Exercise description = Below are records; reproduce exactly the lines from the one that has "#cac7c1; stroke: #d2cfc3;" through the one that has "#b7b9be; stroke-width: 38", ends included, and nothing more.

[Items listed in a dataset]

════════════════════

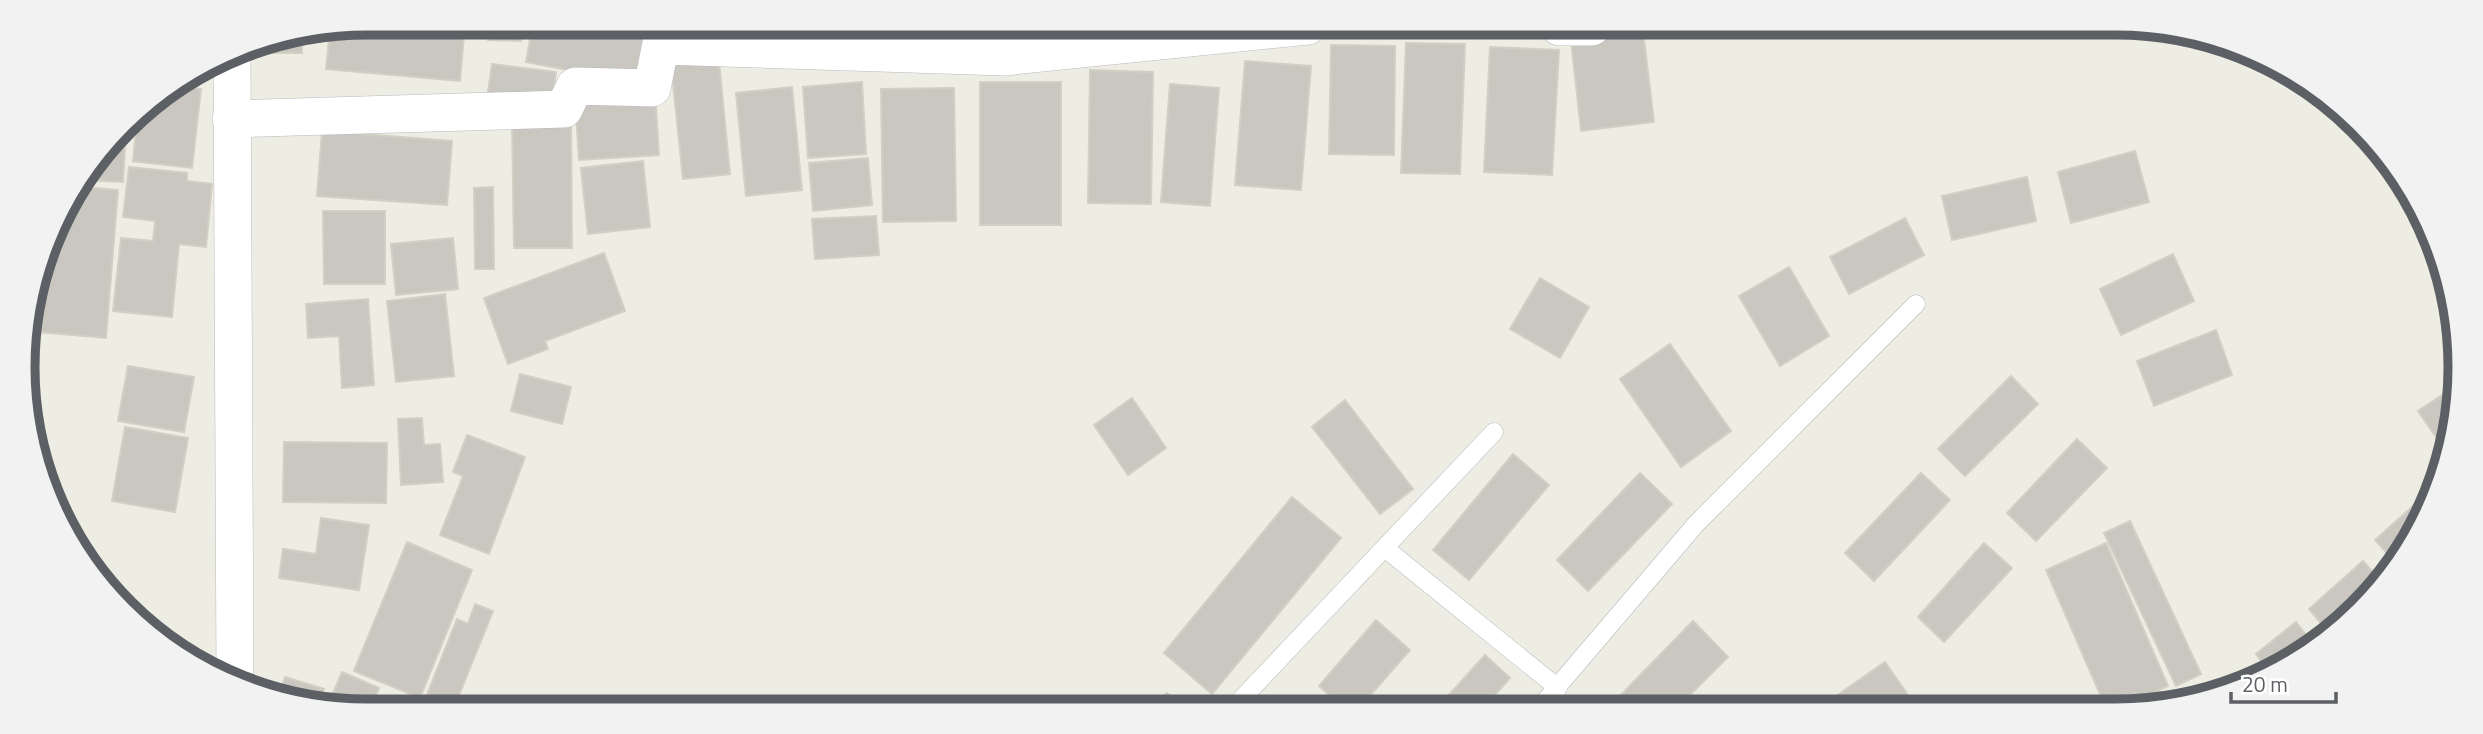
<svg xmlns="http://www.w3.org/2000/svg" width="2483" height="734" font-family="'Titillium Web',sans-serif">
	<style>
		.building { fill: #cac7c1; stroke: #d2cfc3; stroke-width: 2 }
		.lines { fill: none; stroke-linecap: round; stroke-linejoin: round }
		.lane-casing { stroke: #b7b9be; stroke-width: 19 }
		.street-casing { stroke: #b7b9be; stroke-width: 38 }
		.lane { stroke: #fff; stroke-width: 18 }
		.street { stroke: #fff; stroke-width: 37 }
		.rim { fill: none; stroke: #5c5f64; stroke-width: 9 }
	</style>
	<rect width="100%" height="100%" fill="#eeede4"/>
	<g class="building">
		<path d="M367 23H465L460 81 326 69 330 30Z"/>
		<path d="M489 23H522L521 41 488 40Z"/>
		<path d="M533 23 646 24 635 83 526 62Z"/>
		<path d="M824 24 874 25 875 31 825 34Z"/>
		<path d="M881 25H938L881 30Z"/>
		<path d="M1643 31 1654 122 1581 131 1571 40Z"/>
		<path d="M302 36V53H272V42Z"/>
		<path d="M1406 43 1465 44 1460 174 1401 173Z"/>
		<path d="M1331 45 1395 46 1394 155 1329 154Z"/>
		<path d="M1490 47 1559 50 1552 175 1484 172Z"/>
		<path d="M718 51 730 174 683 179 670 55Z"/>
		<path d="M1245 61 1311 66 1301 190 1235 185Z"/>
		<path d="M492 64 556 72 551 108 487 99Z"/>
		<path d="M1090 70 1153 72 1151 204 1088 203Z"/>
		<path d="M862 82 866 154 808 158 803 87Z"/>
		<rect x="980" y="82" width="81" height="143"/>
		<path d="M1170 84 1219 88 1210 206 1161 202Z"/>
		<path d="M176 86 201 89 192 168 133 161 138 110Z"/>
		<path d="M792 87 802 190 746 196 736 93Z"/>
		<path d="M954 88 956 221 883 222 881 89Z"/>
		<path d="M655 92 659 155 579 160 575 97Z"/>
		<path d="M571 118 572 248H514L512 119Z"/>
		<path d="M126 127 123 182 85 180Z"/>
		<path d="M322 131 452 141 447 205 317 196Z"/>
		<path d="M2135 151 2149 202 2071 223 2058 172Z"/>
		<path d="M868 158 872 205 813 211 809 163Z"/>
		<path d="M643 161 650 227 588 234 581 168Z"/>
		<path d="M129 167 187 173V181L212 184 206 247 179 244 172 317 113 311 121 238 153 241 155 221 123 217Z"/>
		<path d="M2027 177 2036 221 1952 240 1942 196Z"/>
		<path d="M80 187 118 190 106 338 39 332 45 265 58 214Z"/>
		<path d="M493 187 494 269H475L474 188Z"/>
		<path d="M323 211H385V284H324Z"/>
		<path d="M876 216 879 255 815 259 812 219Z"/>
		<path d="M1905 218 1924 255 1849 294 1830 257Z"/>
		<path d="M453 238 458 289 396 295 391 244Z"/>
		<path d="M604 253 625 311 545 341 548 349 508 364 484 298Z"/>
		<path d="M2173 254 2194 301 2121 335 2100 289Z"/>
		<path d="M1789 267 1829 336 1780 366 1739 296Z"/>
		<path d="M1540 278 1589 307 1560 358 1510 329Z"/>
		<path d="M445 294 454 376 396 382 387 301Z"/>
		<path d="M368 299 374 385 342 388 339 336 308 338 306 304Z"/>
		<path d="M2216 330 2232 375 2154 406 2137 361Z"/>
		<path d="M1670 344 1731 431 1681 467 1620 379Z"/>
		<path d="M128 366 194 377 184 432 118 421Z"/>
		<path d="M520 374 571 387 562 424 511 411Z"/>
		<path d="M2011 376 2038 404 1965 476 1938 449Z"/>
		<path d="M2454 387V434L2447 453 2418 411Z"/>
		<path d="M1132 398 1166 448 1128 475 1094 425Z"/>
		<path d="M1345 400 1413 489 1380 514 1312 427Z"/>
		<path d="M422 418 424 445 440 444 443 482 401 485 398 419Z"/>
		<path d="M125 427 188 438 175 512 112 501Z"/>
		<path d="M467 435 525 457 489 554 440 535 463 476 453 472Z"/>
		<path d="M2077 439 2107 468 2036 541 2007 513Z"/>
		<path d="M284 442 387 443 386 503 283 502Z"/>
		<path d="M1513 454 1549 485 1469 580 1433 550Z"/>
		<path d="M1640 473 1672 504 1588 591 1557 560Z"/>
		<path d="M1921 473 1950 500 1874 581 1845 553Z"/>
		<path d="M2432 489 2414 539 2395 562 2375 540Z"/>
		<path d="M1292 497 1341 538 1212 694 1164 653Z"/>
		<path d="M321 518 369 525 359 590 279 578 283 549 316 554Z"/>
		<path d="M2130 521 2201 674 2176 686 2104 533Z"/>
		<path d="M407 542 472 570 420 698 354 671Z"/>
		<path d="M1984 543 2012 568 1944 642 1918 617Z"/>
		<path d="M2106 543 2168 686 2119 708H2106L2046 570Z"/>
		<path d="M2363 561 2380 580 2343 626 2330 634 2309 609Z"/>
		<path d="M475 604 493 611 455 705H439L425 700 457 619 468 624Z"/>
		<path d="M1376 620 1410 650 1360 707H1342L1319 686Z"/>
		<path d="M1693 621 1728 657 1678 707H1619L1614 702Z"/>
		<path d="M2296 622 2313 644 2269 672 2256 654Z"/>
		<path d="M1485 655 1510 678 1484 707H1438Z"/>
		<path d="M1885 662 1917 708H1819Z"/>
		<path d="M342 672 379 688 372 705H328Z"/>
		<path d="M285 677 324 689 319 705H300L279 696Z"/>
		<path d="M2196 687 2200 698 2165 707 2163 699Z"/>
		<path d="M1167 693 1181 706H1154Z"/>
	</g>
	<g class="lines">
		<defs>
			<g id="lane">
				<path d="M1386 549 1558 688"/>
				<path d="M1234 707 1494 432"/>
				<path d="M1540 707 1696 524 1916 304"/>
			</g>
			<g id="street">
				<path d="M1559 27H1592"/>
				<path d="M662 46 1004 57 1308 26"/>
				<path d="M232 51 235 678"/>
				<path d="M231 119 564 109 575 86 652 88 665 24"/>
			</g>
		</defs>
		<use href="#lane" class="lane-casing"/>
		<use href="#street" class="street-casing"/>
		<use href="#lane" class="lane"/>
		<use href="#street" class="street"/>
	</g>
	<path d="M0 0H2483V734H0ZM367 35H2116A332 332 0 0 1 2448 367V367A332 332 0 0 1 2116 699H367A332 332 0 0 1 35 367V367A332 332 0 0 1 367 35Z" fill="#f2f2f3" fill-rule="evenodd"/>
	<path class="rim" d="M367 35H2116A332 332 0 0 1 2448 367V367A332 332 0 0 1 2116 699H367A332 332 0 0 1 35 367V367A332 332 0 0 1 367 35Z"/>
	<path d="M2231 692v10h105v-10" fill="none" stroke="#5c5f64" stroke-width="3.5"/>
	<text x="2242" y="692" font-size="21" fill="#5c5f64" stroke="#ffffff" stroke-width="5" paint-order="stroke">20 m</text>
</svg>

════════════════════

Solution to this problem =
		.building { fill: #cac7c1; stroke: #d2cfc3; stroke-width: 2 }
		.lines { fill: none; stroke-linecap: round; stroke-linejoin: round }
		.lane-casing { stroke: #b7b9be; stroke-width: 19 }
		.street-casing { stroke: #b7b9be; stroke-width: 38 }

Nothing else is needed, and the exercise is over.